What the task asks:
Start at the first line of the listing below. Write out each line exactly, stopping after the one that contains "cells of skin".
[[ Provided material open ]]
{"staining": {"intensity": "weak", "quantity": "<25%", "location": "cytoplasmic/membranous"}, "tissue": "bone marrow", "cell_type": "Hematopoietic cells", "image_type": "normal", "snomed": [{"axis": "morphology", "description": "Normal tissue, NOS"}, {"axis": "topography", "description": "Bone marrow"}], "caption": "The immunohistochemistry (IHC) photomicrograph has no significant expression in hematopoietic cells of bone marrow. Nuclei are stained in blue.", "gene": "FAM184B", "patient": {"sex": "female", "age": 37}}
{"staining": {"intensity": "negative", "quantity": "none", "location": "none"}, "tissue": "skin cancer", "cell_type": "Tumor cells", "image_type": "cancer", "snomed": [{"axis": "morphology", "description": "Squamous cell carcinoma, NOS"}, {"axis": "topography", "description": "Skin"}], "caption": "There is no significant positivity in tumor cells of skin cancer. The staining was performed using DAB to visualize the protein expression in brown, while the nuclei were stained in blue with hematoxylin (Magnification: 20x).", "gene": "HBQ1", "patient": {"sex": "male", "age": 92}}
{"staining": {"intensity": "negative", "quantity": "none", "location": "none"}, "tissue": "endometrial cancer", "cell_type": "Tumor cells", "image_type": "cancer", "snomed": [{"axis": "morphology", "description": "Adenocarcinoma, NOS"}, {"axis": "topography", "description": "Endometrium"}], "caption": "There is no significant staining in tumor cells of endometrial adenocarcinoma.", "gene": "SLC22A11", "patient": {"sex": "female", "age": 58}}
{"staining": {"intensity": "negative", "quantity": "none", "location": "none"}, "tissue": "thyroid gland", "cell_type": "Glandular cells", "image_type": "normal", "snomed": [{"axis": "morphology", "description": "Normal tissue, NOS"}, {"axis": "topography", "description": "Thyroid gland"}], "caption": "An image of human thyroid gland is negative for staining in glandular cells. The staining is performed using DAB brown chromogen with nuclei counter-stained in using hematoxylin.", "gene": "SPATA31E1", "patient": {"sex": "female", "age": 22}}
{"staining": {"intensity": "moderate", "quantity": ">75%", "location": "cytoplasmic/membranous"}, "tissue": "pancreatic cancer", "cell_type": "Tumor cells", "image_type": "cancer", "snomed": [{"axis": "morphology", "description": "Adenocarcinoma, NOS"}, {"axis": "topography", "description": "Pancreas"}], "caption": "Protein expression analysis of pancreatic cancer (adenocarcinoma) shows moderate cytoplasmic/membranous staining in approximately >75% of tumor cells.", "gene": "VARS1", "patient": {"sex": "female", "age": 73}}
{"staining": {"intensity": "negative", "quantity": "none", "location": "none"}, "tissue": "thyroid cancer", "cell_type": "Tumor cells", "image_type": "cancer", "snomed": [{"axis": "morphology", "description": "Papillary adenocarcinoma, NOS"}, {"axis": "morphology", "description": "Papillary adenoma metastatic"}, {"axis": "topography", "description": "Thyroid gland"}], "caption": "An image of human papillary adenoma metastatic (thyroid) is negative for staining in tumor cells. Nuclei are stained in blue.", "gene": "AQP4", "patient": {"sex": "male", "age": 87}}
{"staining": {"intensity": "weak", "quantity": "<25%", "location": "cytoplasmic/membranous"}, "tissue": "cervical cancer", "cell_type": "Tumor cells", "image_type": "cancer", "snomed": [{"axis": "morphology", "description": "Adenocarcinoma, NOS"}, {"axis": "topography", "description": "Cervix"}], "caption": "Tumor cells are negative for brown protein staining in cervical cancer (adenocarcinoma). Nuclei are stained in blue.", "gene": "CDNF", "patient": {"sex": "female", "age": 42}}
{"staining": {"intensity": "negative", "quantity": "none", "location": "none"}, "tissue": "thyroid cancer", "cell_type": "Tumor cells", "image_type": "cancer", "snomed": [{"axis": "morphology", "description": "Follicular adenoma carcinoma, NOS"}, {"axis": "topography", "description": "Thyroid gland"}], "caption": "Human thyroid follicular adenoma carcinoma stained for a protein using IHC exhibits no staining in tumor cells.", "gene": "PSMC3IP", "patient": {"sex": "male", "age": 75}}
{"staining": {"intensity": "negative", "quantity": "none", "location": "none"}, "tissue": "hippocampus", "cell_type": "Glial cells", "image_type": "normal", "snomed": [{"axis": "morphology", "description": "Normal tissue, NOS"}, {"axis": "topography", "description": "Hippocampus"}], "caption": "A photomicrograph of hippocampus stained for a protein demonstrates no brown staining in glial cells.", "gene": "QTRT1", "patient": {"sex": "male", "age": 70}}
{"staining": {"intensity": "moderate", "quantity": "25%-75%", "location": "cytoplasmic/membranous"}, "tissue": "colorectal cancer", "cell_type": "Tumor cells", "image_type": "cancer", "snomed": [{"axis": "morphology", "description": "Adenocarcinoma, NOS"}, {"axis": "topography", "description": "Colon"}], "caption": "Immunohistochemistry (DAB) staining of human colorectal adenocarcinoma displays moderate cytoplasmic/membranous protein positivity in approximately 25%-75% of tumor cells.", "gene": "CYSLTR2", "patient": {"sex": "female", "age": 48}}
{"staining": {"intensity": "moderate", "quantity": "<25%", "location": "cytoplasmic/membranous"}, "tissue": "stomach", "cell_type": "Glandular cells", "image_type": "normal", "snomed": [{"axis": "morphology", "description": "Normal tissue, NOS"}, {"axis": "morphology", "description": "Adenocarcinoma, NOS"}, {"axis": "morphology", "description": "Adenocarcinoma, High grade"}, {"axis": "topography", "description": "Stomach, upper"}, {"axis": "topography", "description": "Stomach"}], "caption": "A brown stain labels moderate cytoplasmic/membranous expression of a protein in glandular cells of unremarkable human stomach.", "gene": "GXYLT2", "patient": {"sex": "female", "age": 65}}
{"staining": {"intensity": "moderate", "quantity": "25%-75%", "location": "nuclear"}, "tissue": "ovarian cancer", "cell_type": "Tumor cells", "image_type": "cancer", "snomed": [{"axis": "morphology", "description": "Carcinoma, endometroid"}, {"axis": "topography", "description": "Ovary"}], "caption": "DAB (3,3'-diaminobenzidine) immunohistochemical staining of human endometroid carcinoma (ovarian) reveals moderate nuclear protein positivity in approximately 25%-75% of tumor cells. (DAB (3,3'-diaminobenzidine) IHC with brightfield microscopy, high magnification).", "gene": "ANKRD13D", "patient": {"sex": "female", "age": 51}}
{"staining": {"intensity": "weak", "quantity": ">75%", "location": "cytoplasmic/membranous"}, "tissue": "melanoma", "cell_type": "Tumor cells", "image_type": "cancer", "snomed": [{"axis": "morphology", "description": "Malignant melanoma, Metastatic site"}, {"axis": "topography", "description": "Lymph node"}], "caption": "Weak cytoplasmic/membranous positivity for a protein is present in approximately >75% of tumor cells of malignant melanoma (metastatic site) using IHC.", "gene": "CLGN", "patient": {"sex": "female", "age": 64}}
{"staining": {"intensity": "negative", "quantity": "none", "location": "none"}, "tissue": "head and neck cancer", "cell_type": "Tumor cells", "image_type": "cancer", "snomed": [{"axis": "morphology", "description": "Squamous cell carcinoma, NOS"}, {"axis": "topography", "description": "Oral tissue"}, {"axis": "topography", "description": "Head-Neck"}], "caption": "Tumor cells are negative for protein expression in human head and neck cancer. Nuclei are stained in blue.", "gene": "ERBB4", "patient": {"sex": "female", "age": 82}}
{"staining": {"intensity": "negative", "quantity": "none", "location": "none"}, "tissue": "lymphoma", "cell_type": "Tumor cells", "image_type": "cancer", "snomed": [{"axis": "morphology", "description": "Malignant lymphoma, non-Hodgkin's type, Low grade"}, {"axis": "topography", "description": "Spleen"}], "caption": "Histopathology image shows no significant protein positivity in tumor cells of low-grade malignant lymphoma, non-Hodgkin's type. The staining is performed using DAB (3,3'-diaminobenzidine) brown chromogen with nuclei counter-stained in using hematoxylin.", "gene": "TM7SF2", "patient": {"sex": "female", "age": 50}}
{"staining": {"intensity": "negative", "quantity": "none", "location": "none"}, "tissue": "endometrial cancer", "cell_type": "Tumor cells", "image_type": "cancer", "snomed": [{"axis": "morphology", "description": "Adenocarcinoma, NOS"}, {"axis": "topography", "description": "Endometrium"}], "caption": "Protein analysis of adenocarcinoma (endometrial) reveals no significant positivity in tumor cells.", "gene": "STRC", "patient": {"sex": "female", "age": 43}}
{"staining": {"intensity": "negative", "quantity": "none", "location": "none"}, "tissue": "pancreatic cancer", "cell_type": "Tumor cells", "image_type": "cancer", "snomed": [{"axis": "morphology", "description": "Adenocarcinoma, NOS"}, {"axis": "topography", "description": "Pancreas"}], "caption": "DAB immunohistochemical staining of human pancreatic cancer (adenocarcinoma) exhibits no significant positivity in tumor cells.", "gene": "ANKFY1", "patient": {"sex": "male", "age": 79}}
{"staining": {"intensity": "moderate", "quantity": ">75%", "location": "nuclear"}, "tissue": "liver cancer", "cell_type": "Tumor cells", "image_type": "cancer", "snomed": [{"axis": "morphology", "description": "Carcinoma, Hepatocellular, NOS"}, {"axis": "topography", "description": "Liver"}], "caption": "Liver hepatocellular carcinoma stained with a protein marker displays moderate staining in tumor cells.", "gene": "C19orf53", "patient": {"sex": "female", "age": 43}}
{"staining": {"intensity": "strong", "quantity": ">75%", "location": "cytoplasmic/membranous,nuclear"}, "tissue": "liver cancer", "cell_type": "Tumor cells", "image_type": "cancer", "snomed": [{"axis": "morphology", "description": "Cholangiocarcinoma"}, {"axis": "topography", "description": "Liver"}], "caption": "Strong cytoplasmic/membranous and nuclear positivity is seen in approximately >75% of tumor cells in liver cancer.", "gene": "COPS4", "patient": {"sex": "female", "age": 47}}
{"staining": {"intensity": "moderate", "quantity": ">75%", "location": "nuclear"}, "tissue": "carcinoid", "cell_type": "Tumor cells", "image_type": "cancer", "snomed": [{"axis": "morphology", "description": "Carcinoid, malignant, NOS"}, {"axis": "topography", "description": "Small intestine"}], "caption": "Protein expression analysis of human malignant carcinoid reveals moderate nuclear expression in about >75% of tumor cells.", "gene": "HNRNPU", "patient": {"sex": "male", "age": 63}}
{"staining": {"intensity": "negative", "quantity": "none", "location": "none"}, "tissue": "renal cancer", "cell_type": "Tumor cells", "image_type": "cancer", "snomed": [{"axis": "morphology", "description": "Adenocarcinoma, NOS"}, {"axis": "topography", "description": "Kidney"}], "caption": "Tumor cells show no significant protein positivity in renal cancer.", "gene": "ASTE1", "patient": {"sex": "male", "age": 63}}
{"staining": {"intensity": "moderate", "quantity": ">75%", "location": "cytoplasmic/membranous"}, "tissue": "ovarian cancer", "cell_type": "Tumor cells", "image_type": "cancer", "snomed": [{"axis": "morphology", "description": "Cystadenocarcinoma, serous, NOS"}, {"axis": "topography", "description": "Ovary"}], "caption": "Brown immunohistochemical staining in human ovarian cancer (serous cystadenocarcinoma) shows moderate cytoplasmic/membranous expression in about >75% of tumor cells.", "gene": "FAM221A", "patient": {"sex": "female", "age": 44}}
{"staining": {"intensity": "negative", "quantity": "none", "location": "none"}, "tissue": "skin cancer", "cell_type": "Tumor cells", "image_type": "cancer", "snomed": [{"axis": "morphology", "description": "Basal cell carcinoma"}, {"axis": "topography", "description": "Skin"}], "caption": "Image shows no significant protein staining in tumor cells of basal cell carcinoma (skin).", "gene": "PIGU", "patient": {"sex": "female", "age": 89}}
[[ Provided material closed ]]
Answer box:
{"staining": {"intensity": "weak", "quantity": "<25%", "location": "cytoplasmic/membranous"}, "tissue": "bone marrow", "cell_type": "Hematopoietic cells", "image_type": "normal", "snomed": [{"axis": "morphology", "description": "Normal tissue, NOS"}, {"axis": "topography", "description": "Bone marrow"}], "caption": "The immunohistochemistry (IHC) photomicrograph has no significant expression in hematopoietic cells of bone marrow. Nuclei are stained in blue.", "gene": "FAM184B", "patient": {"sex": "female", "age": 37}}
{"staining": {"intensity": "negative", "quantity": "none", "location": "none"}, "tissue": "skin cancer", "cell_type": "Tumor cells", "image_type": "cancer", "snomed": [{"axis": "morphology", "description": "Squamous cell carcinoma, NOS"}, {"axis": "topography", "description": "Skin"}], "caption": "There is no significant positivity in tumor cells of skin cancer. The staining was performed using DAB to visualize the protein expression in brown, while the nuclei were stained in blue with hematoxylin (Magnification: 20x).", "gene": "HBQ1", "patient": {"sex": "male", "age": 92}}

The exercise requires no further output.